Limitations of this study

This study has several limitations. For instance, we used dental calculus samples from different individuals, so we exclude the possibility that the microbial profile differences among the groups are due to biological processes rather than the decontamination protocols. Ideally, it would make the most sense to apply each treatment to an individual dental calculus sample and compare the observed differences. This approach was not possible due to the size of the calculus fragments. Alternatively, one could apply each treatment to different teeth from a single individual. However, such effort is also limited, as the composition of oral microbiota varies according to tooth type (e.g., canine vs molar) and tooth surface (e.g., buccal vs lingual)2,91. Another limitation is that these samples had minimal handling during the time of excavation and were all buried in the same geographic area, which is not necessarily the case for other archaeological assemblages.
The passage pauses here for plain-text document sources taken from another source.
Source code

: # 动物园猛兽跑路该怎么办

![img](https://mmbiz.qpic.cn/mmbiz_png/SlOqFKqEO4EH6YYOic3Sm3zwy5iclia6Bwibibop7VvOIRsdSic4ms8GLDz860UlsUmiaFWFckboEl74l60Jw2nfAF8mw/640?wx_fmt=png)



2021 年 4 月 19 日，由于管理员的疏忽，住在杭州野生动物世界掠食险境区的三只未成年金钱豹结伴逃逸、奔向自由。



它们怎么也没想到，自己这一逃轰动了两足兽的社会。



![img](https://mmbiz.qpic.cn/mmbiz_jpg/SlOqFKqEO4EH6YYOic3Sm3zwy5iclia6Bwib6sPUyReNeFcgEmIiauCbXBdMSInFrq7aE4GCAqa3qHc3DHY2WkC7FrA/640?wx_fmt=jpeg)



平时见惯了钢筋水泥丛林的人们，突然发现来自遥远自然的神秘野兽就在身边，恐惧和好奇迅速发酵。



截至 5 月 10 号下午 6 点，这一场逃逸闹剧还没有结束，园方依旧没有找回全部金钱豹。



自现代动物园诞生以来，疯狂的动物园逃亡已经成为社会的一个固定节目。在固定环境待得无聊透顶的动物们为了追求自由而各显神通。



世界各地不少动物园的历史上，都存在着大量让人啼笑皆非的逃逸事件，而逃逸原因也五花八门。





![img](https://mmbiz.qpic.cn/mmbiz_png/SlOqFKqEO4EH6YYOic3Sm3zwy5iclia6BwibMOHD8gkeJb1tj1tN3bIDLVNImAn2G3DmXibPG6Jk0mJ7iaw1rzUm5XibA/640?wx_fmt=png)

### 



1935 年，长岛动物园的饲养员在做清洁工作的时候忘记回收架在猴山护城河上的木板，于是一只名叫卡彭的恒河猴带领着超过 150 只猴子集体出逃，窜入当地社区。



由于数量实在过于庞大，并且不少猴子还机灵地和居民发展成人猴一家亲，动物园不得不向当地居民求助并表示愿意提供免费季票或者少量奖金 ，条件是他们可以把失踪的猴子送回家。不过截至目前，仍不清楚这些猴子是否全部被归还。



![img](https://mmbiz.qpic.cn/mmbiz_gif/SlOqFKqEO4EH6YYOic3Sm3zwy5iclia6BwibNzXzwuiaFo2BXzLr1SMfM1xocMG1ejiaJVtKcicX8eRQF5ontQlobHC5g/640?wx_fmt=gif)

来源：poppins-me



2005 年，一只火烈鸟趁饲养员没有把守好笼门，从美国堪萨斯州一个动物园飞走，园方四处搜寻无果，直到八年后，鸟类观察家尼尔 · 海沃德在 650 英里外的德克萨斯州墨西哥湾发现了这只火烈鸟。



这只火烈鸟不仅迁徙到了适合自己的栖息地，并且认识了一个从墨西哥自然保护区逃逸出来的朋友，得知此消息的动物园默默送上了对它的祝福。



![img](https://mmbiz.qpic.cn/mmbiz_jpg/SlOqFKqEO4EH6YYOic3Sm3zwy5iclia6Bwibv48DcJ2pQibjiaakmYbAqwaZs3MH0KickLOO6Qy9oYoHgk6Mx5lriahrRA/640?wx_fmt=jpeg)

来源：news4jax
Samples that have been handled with less precautions may provide different insights into the efficacy of decontamination protocols. Future testing should also examine the efficacy of the most appropriate decontamination protocols according to specific burial environments. For instance, different types of a soils or soils with different chemical compositions may make the UV + NaClO treatment less effective than the EDTA treatment and vice versa. A way to potentially address some of these concerns is to set up an in vitro modeling study design involving a controlled setting with soil and skin contamination. While this approach would not address taphonomic concerns, it could overcome the limitations imposed by the amount of calculus per sample. In summary, these findings add to the growing body of evidence that decontamination protocols impact downstream analyses, and therefore, the field should devote more resources into finding the most robust approach.

Conclusion

Contaminant DNA is a major concern for paleomicrobiological studies. The lack of a universal decontamination protocol for the field makes it difficult to compare study findings across groups, especially when merging microbial relative abundances from multiple analyses. Our results suggest that the UV + NaClO and EDTA treatments are the most effective since they increase the sequencing depth of oral taxa while also remove up to 9.1% of environmental contaminants within a sample. Such findings also indicate that the two likely improve downstream analyses, such as dimension reduction, visualization, clustering, and differential abundance analysis. Moving forward, we recommend that scholars wear gloves and face coverings when sampling for calculus either in the field or a museum, collect at least one soil sample from the field that will be sequenced, process samples in labs committed to only performing aDNA research, decontaminate samples with either the UV + NaClO or EDTA method, sequence at least one DNA extraction control along with the collected soil sample, and publish sequencing data for both the soil and laboratory controls. Because the paleomicobiological field is unable to resample from irreplaceable biomaterials, it should strive towards standardizing protocols from collecting samples through sequencing. Such measures will improve the overall quality of ancient sequencing data. Basic laboratory practices of decontaminating ancient samples is a key element of acquiring high quality data.